Print this checklist and tape it next to your screen. Before launching any survey, read each question aloud and check it against all eight items. This catches the majority of wording problems before they reach respondents.
References
- Conrad, F. G., Tourangeau, R., & Sun, H. (2017). Examples in open-ended survey questions. International Journal of Public Opinion Research, 29(4), 690-702.
- O'Leary, J. L., & Israel, G. D. (n.d.). The Savvy Survey #6b: Constructing open-ended items for a questionnaire (PD067). University of Florida IFAS Extension.
- University of Kansas. (n.d.). Conducting surveys. Community Tool Box.

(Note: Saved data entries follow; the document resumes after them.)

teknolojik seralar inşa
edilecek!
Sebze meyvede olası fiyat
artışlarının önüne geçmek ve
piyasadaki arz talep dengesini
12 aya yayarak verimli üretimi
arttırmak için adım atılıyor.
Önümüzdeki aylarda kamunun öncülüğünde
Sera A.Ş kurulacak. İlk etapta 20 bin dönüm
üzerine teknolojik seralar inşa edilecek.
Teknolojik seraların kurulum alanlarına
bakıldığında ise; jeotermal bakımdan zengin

- Purdue Online Writing Lab. (n.d.). Creating good interview and survey questions. Purdue University.
- Kansas State University. (n.d.). Survey questions. Ethics in Science Communication.
- Sharma, H., & Ruikar, M. (2025). Crafting an effective questionnaire: An essential prerequisite of engaging surveys. Perspectives in Clinical Research, 16(3), 118-126.
- Gariton, C. E., & Israel, G. D. (n.d.). The Savvy Survey #6e: Understanding how question type impacts future analysis (PD083). University of Florida IFAS Extension.
- Choi, B. C. K., & Pak, A. W. P. (2005). A catalog of biases in questionnaires. Preventing Chronic Disease, 2(1), A13.
- Pew Research Center. (2019). Survey experiments can measure effects of question wording and more.
- Leading question susceptibility in surveys. (2024). Quality & Quantity. Springer Nature.